Just as Phylomatic was designed for a smaller and more static world of data, but has begun to adapt to a larger and dynamic world, the other resources listed above also could play a role in this emerging world. As described above (Implementation), existing taxonomic name resolution services can be adapted for aggregation into a meta-service. Likewise, existing phylogeny resources such as ToLWeb or TreeBASE could expose their content using the TreeStore concept envisioned in Figure 2. For instance, for this project, we exported the XML version of the ToLWeb tree, and translated it using Bio::Phylo , so that the content of the ToLWeb tree is available via the pruner web tool described above. If ToLWeb were to supply the current version of its tree via a web service, this could be accessed by the pruner; likewise, TreeBASE could expand its current web-services interface to expose its data to phylotastic systems.
The goal of the phylotastic project is to leverage expert knowledge of phylogeny, rather than create de novo trees using tools such as PhyLoTA and CIPRES. Yet, there are cases in which a phylotastic system could benefit from rapid methods for making limited phylogenetic inferences from a sample of sequences or other data, including (1) using phylogenetic placement  to place a missing species on a tree, when taxonomic grafting is impossible or undesirable, (2) resolving a polytomy, or (3) assigning branch lengths within subtrees of organisms poorly represented in the fossil record (e.g., single-celled organisms).

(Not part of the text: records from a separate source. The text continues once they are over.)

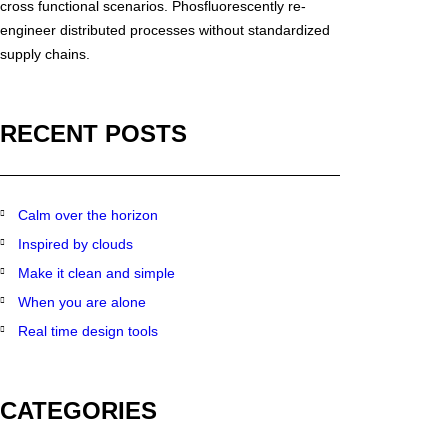
cross functional scenarios. Phosfluorescently re-
engineer distributed processes without standardized
supply chains.
RECENT POSTS
Calm over the horizon
Inspired by clouds
Make it clean and simple
When you are alone
Real time design tools
CATEGORIES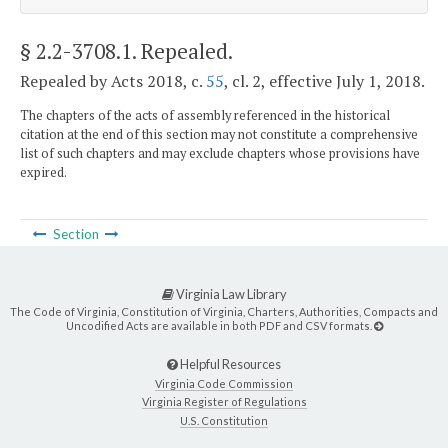
§ 2.2-3708.1
. Repealed.
Repealed by Acts 2018, c.
55
, cl. 2, effective July 1, 2018.
The chapters of the acts of assembly referenced in the historical
citation at the end of this section may not constitute a comprehensive
list of such chapters and may exclude chapters whose provisions have
expired.
Section
Virginia Law Library
The Code of Virginia, Constitution of Virginia, Charters, Authorities, Compacts and
Uncodified Acts are available in both PDF and CSV formats.
Helpful Resources
Virginia Code Commission
Virginia Register of Regulations
U.S. Constitution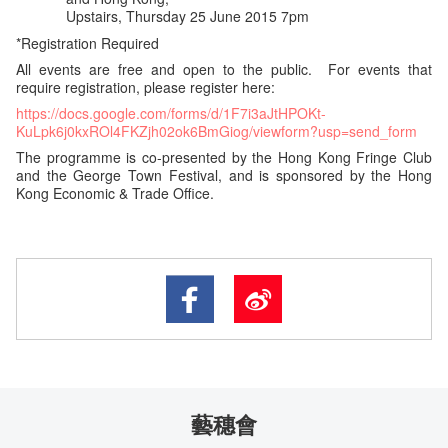
Upstairs, Thursday 25 June 2015 7pm
*Registration Required
All events are free and open to the public. For events that
require registration, please register here:
https://docs.google.com/forms/d/1F7i3aJtHPOKt-
KuLpk6j0kxROl4FKZjh02ok6BmGiog/viewform?usp=send_form
The programme is co-presented by the Hong Kong Fringe Club
and the George Town Festival, and is sponsored by the Hong
Kong Economic & Trade Office.
藝穗會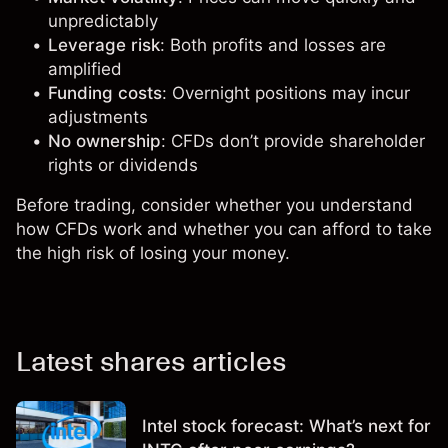
unpredictably
Leverage risk
: Both profits and losses are
amplified
Funding costs
: Overnight positions may incur
adjustments
No ownership
: CFDs don’t provide shareholder
rights or dividends
Before trading, consider whether you understand
how CFDs work and whether you can afford to take
the high risk of losing your money.
Latest shares articles
Intel stock forecast: What’s next for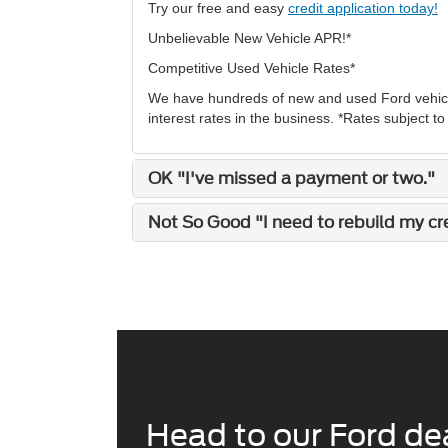
Try our free and easy
credit application today!
Unbelievable New Vehicle APR!*
Competitive Used Vehicle Rates*
We have hundreds of new and used Ford vehicle
interest rates in the business. *Rates subject t
OK "I've missed a payment or two."
Not So Good "I need to rebuild my cred
Head to our Ford dea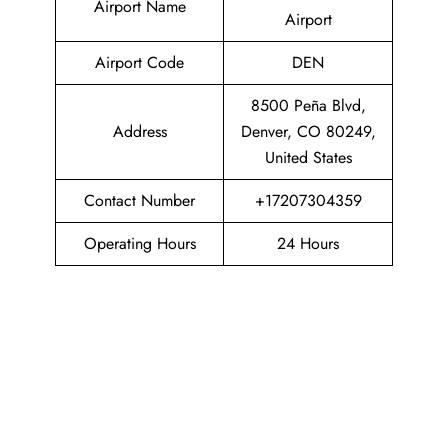
Airport Name
Airport
Airport Code
DEN
8500 Peña Blvd,
Address
Denver, CO 80249,
United States
Contact Number
+17207304359
Operating Hours
24 Hours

The design of phylotastic systems allows for perpetual heterogeneity and novelty, thus it does not matter whether or not a central source of authoritative ToL knowledge emerges in the next decade through efforts such as the Open Tree Of Life project (Table 1). New phylogenies will augment available tree-stores, and phylotastic systems will allow them to be pruned, grafted and analyzed according to the wishes and needs of the user. Because of the open architecture and modularity of the project, researchers can chain the phylotastic components together in various ways, piecemeal or as complete workflows.
Finally, if successful, a convenient and comprehensive delivery system for expert phylogenetic knowledge will create a competitive marketplace in which alternative source trees, and alternative phylotastic services, compete to satisfy the demands of users. The existence of such a marketplace may be expected to catalyze broad improvements in related technology and standards. For instance, given that the scale of scientific phylogeny re-use has been— with the exception of APG and Phylomatic— unimpressive , the delay in developing a “minimal information” standard for annotating phylogenies, first proposed in 2006 , is unsurprising. However, a phylotastic system will require annotations of sources and methods to satisfy the demand of researchers for credible (publishable) results and, given the choice, users will prefer those source trees, tree-stores, and client applications that provide them with more fully annotated results. Another critical feature missing from the technology landscape of phylogenetics is some scheme for quantifying the accuracy or perceived quality of phylogenies— e.g., an objective scheme based on consistency or metadata density, or a subjective scheme based on social bookmarking—, but one can expect such a scheme to emerge naturally as an aid to users facing choices in a phylotastic marketplace.